-- Assigned task 1 --
List every use case of vehicle data that appears in the bulleted list of the article on cloud computing for vehicles.
-- Assigned task 2 --
Reproduce word for word the portion of the article on cloud computing for vehicles between "Cloud data management" and "in decision making.", inclusive.
-- Assigned task 3 --
Write what comes next in the article on cloud computing for vehicles, picking up after its final line.

-- Excerpt to read --
== == ==

Cloud computing, which is already invaluable to nearly every aspect of business infrastructure, has also become integral to the development and deployment of software-defined vehicles (SDVs). Amazon Web Services (AWS Cloud), the leading public cloud provider, has been staking out a leadership role in providing the automotive industry with cloud services tailor-made to the needs of automotive, including advanced driver assistance systems (ADAS), autonomous driving, fleet management, AI/ML, and vehicle data management, and many other aspects of connected vehicles. They are providing services ranging from compute, data management, vehicle prototyping, and much more.
The cloud is also important to us: Sonatus delivers cloud software that takes advantage of these capabilities in our products. This blog will explain why the cloud is so critical to automotive companies, and in particular some of the ways AWS is leading connected mobility.
Cloud Computing
One of the most fundamental benefits of cloud computing is the ability to flexibly expand compute capabilities based on variable demand, giving rise to AWS services for compute, especially EC2 (Elastic Compute Cloud) and EKS (Elastic Kubernetes Service). Based on the needs of the business, compute instances can be activated and put to work quickly – nearly instantaneously, if needed – while not consuming capital nor operating costs when not in use. This is an incredibly powerful tool for businesses and has changed the way businesses use AWS cloud .
A second equally-valuable benefit is the incredible diversity of compute instance types that provide a wide range of compute, storage, memory and specialized processing capabilities. Given the growing shift to Arm-based compute in vehicles, AWS infrastructure offers high performance computing instances containing Arm-based AWS’s Graviton processor, enabling “environmental parity” between vehicles and the cloud.
Sonatus products across our Sonatus Vehicle Platform comprise in-vehicle software and corresponding cloud software that is built on and leverages the many diverse AWS solutions, including Kubernetes and containerized workloads, based on both Amazon EC2 and Amazon EKS.
Cloud data management
The amount of data produced by a vehicle connectivity is skyrocketing, making it more and more complicated for the automotive industry to capture, store, upload, and manage. While limited vehicle telemetry and sensor data have been around a while, in a software defined vehicle, data signals are rapidly increasing as more vehicle systems are becoming digital and connected. Adding to that, the proliferation of rich data sources like video cameras, Radar, and LiDAR are expanding, delivering more advanced capabilities but generating significantly more data in the process. Leading-edge automotive OEMS are taking advantage of this data, creating integrated “data lakes” to form a single source of truth that can be queried in different ways from across their organization to add intelligence and ensure consistency in decision making.
Gathering data from in vehicle systems produces a wide range of benefits including unlocking new business models. Here are a tiny fraction of the countless interesting use cases of vehicle data that can benefit from the vehicle connectivity to the cloud:
- Safety monitoring
- Fault diagnostics
- Predictive analytics / predictive maintenance
- Ongoing component optimization
- Efficiency tuning
- Vehicle usage analysis
- Future vehicle planning
- Communication between vehicle and road infrastructure such as traffic lights (V2I)

== == ==

-- Stored data --
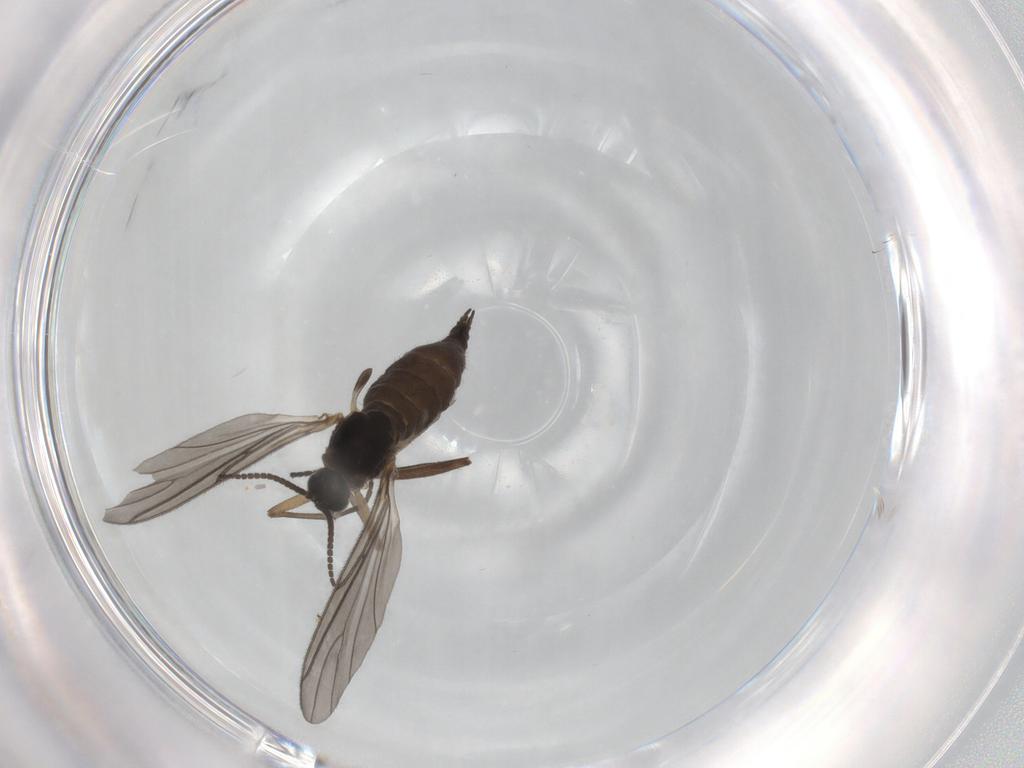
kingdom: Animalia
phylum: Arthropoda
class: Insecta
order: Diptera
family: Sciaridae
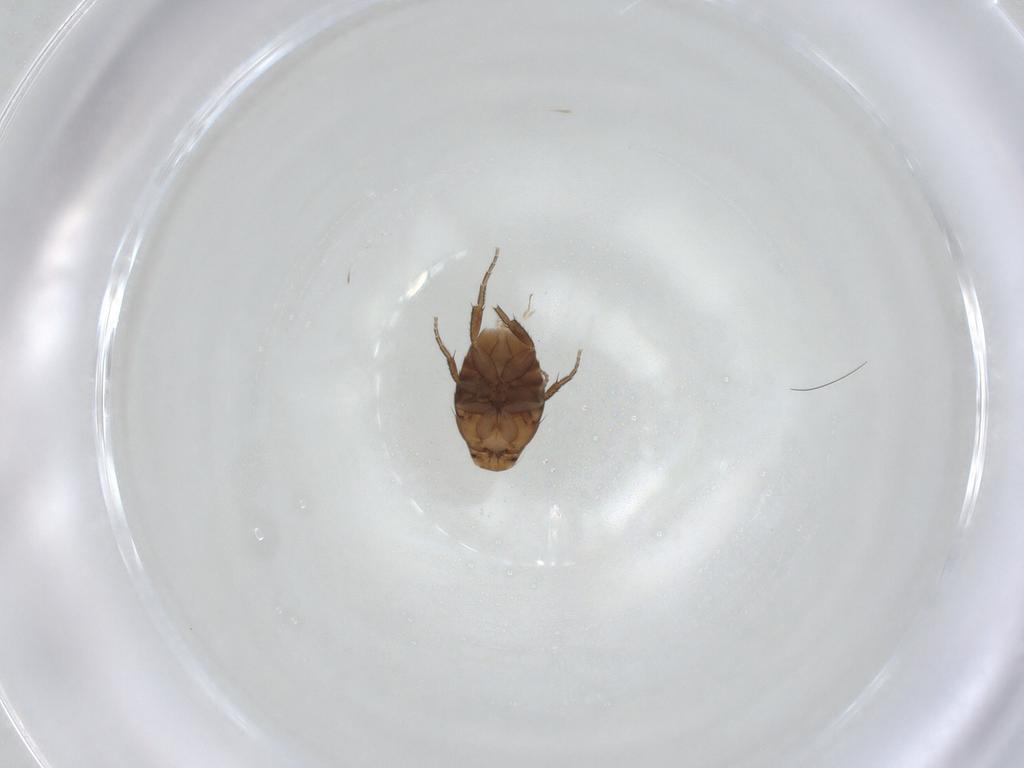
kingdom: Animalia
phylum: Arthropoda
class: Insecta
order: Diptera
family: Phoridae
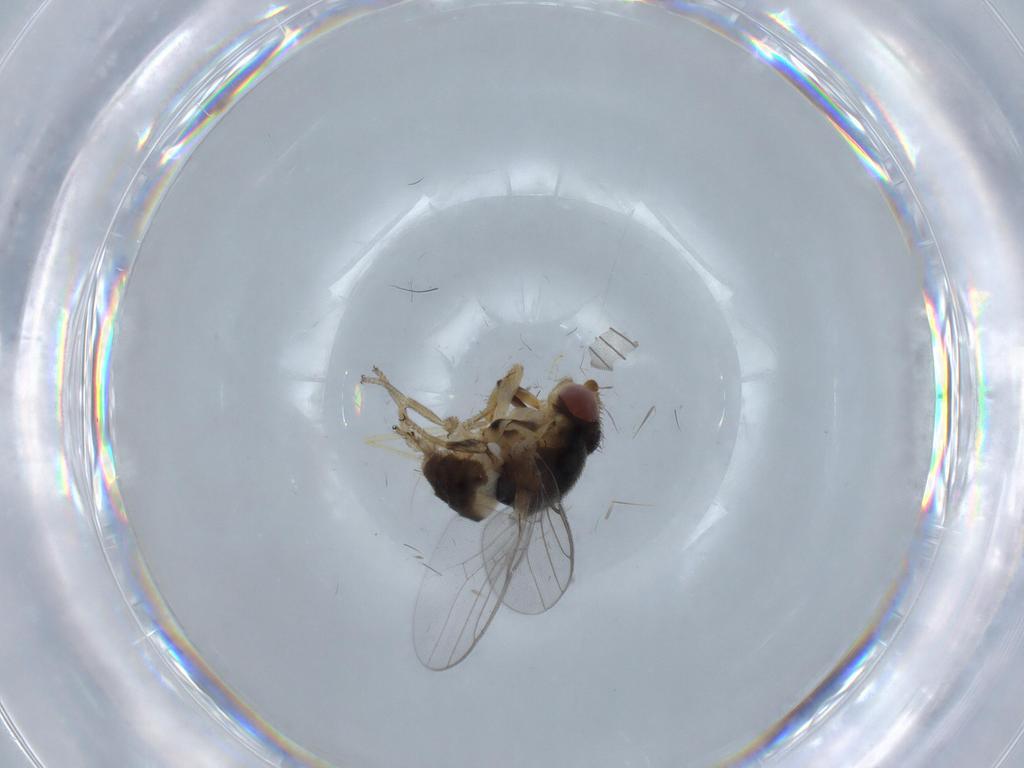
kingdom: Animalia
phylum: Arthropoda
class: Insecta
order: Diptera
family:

== == ==

-- Answer space 1 --
- Safety monitoring
- Fault diagnostics
- Predictive analytics / predictive maintenance
- Ongoing component optimization
- Efficiency tuning
- Vehicle usage analysis
- Future vehicle planning
- Communication between vehicle and road infrastructure such as traffic lights (V2I)

-- Answer space 2 --
Cloud data management
The amount of data produced by a vehicle connectivity is skyrocketing, making it more and more complicated for the automotive industry to capture, store, upload, and manage. While limited vehicle telemetry and sensor data have been around a while, in a software defined vehicle, data signals are rapidly increasing as more vehicle systems are becoming digital and connected. Adding to that, the proliferation of rich data sources like video cameras, Radar, and LiDAR are expanding, delivering more advanced capabilities but generating significantly more data in the process. Leading-edge automotive OEMS are taking advantage of this data, creating integrated “data lakes” to form a single source of truth that can be queried in different ways from across their organization to add intelligence and ensure consistency in decision making.

-- Answer space 3 --
- Communication between other nearby vehicles (V2V)
Advancing the ability to collect valuable, carefully selected data from vehicles is critical. Sonatus Collector is in production today and creating useful databases for our OEM customers that allow them to solve real problems and add customer value. Collector is a perfect complement to AWS services for data storage that allow scalable storage of different data types to enable a range of automotive solutions.
Vehicle Virtual Prototyping
Another important application of the cloud is rapid prototyping. Developing software for vehicles is challenging given its deeply-embedded environment with multiple interlocking systems. Moreover, time-to-market pressure is pervasive, so it is incredibly beneficial to be able to develop software in parallel with hardware. This is sometimes referred to as “shift left” for allowing software development to come earlier in the cycle.
Offering cloud instances with compatible architectures to vehicles can significantly improve developer efficiency and speed time to market by allowing development in the cloud and deployment later to vehicles. This design style can also promote collaboration across teams in multiple geographies, who may be addressing different regional requirements. In fact, it even allows virtual prototyping and software development while the hardware is still being designed.
The most capable teams use this approach to debug the hardware before it is finished, which has been proven to significantly speed time to market and reduce hardware iteration cycles to fix bugs. This prototyping approach also has additional benefits as OEMs are increasingly shifting their vehicle architectures away from dedicated ECU’s carrying out a single, fixed function to consolidated architectures with multiple cores side by side and managed through hypervisors and virtualization. That design style is more scalable, easier to verify, and matches the expertise of the cloud for prototyping and later for production deployment into vehicles.
Sonatus is using AWS to prototype our own work to increase the number of test cases we can run without being forced to replicate physical hardware or repeatedly power-cycle it to restart a test.
AI / Machine Learning and Data Analytics
Once we bring together a compelling data set and combine it with scalable, flexible compute, it unlocks the ability to do incredible data analytics that would never have been possible before. Add to that the rapid expansion in machine learning (ML) capabilities and even more powerful questions can be asked of data. ML algorithms are continuously evolving and improving, and cloud computing approaches allow rapid training of the models in the cloud. In particular, as the industry works to develop ML-based models for ADAS and Autonomous driving, the cloud model can be incrementally deployed to vehicles with feedback to ensure the new models do not cause regression.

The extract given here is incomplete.